## TASK ITEM
When you find the line with "left eye: (146, 145)" among the records below, reproduce it and each line after it exactly, ending with the line with "left shoulder: (128, 349)".

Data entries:
######
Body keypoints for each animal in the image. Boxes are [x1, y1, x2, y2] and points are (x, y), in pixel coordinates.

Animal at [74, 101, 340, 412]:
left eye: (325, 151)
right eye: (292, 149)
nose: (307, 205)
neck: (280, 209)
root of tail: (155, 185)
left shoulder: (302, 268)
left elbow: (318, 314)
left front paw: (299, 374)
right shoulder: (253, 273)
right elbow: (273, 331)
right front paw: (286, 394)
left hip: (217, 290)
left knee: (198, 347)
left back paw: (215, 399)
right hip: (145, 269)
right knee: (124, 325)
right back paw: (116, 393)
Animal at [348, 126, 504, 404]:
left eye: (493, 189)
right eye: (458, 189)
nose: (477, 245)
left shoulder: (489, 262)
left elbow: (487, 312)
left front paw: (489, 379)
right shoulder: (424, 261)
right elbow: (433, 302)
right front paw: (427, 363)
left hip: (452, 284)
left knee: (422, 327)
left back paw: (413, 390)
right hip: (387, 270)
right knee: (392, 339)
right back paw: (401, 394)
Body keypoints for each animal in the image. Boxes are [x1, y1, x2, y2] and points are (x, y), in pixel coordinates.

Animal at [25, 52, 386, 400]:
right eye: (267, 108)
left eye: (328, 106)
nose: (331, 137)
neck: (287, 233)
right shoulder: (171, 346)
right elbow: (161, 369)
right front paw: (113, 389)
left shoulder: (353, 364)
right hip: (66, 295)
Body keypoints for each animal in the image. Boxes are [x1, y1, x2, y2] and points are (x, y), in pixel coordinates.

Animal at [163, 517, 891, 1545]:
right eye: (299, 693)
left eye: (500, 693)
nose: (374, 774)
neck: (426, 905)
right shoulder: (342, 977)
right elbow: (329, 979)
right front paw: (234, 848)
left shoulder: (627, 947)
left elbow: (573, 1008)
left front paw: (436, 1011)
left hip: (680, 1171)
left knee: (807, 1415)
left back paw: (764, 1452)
######
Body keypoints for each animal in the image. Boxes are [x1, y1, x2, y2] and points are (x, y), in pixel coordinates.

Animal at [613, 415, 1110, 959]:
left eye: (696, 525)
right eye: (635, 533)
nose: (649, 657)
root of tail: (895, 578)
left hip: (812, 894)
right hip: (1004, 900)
######
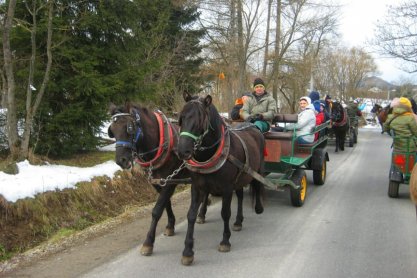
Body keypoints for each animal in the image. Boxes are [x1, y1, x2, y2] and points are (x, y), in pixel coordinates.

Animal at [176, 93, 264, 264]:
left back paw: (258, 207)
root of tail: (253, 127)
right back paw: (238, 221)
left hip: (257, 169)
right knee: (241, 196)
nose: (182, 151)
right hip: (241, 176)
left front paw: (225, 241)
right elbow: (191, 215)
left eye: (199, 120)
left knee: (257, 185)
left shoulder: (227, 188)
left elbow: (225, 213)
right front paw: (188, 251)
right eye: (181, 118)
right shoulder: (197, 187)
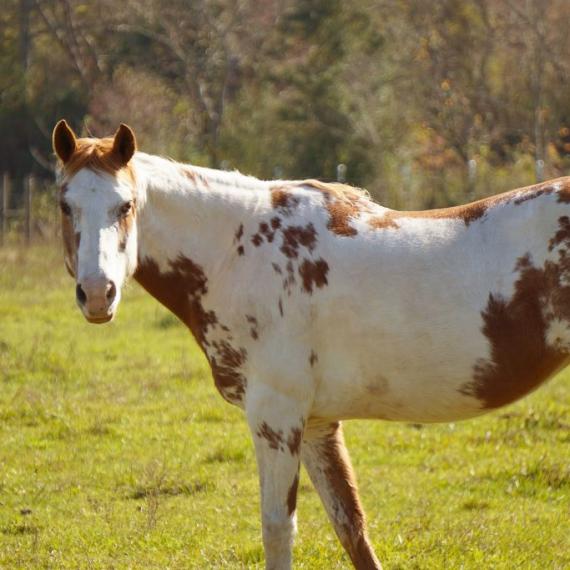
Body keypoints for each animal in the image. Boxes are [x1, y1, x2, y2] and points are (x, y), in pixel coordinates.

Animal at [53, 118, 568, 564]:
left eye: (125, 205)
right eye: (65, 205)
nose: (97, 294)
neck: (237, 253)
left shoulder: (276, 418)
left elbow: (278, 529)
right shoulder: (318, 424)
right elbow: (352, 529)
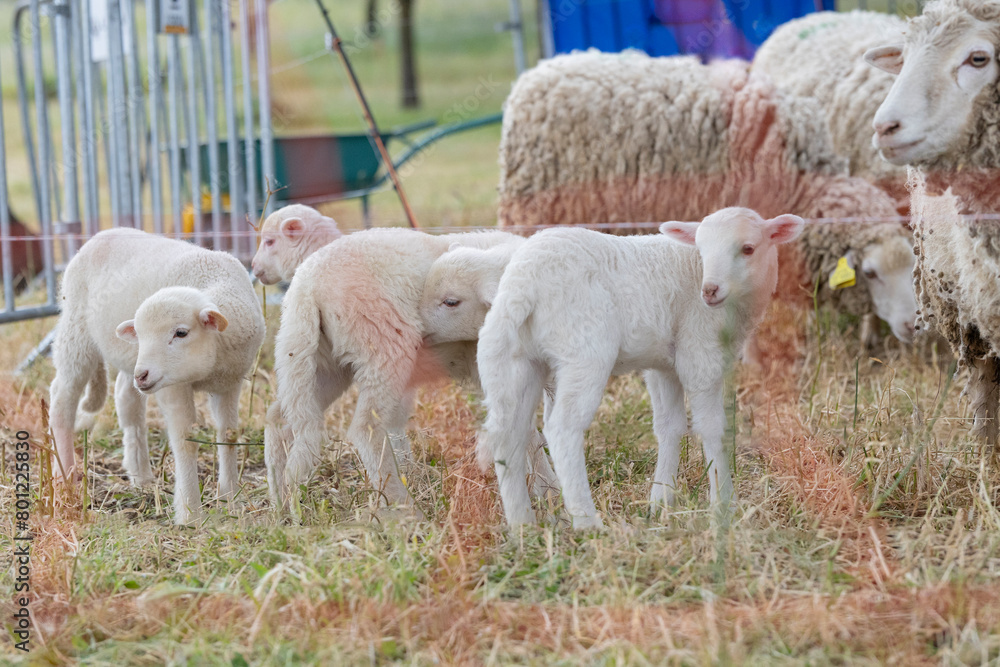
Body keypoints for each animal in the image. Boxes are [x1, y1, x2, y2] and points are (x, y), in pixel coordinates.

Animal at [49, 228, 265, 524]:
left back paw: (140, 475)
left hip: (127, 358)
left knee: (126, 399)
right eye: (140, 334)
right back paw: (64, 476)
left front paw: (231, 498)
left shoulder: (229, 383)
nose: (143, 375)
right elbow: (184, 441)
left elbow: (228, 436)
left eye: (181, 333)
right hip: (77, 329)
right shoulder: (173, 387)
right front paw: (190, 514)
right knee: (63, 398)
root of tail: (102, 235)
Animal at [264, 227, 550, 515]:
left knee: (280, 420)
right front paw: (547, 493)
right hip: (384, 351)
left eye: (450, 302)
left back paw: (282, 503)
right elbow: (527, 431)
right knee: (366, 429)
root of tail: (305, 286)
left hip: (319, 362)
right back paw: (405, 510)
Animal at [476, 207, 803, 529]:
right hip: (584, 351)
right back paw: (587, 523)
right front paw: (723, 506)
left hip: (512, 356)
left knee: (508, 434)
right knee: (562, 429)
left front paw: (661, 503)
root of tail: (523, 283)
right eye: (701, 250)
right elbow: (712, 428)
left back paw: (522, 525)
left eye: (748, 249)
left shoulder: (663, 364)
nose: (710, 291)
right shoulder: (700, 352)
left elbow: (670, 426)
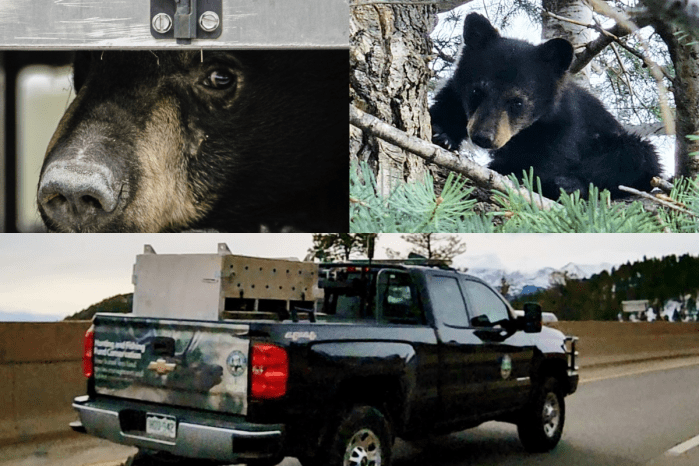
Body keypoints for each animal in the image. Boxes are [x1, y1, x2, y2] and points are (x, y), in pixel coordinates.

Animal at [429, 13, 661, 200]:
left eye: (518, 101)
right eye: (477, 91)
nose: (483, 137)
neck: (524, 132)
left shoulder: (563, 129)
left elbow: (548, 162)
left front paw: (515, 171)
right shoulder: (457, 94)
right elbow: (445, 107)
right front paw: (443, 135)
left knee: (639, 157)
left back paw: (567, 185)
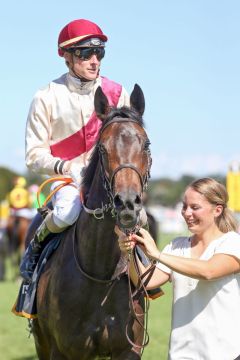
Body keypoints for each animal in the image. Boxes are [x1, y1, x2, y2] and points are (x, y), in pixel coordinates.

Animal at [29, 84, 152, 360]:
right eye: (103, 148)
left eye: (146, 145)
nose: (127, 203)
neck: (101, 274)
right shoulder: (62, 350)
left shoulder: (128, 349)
######
## RESULT OF THIS TASK
left eye: (146, 145)
nose: (127, 203)
neck: (101, 274)
right shoulder: (62, 350)
left shoulder: (128, 349)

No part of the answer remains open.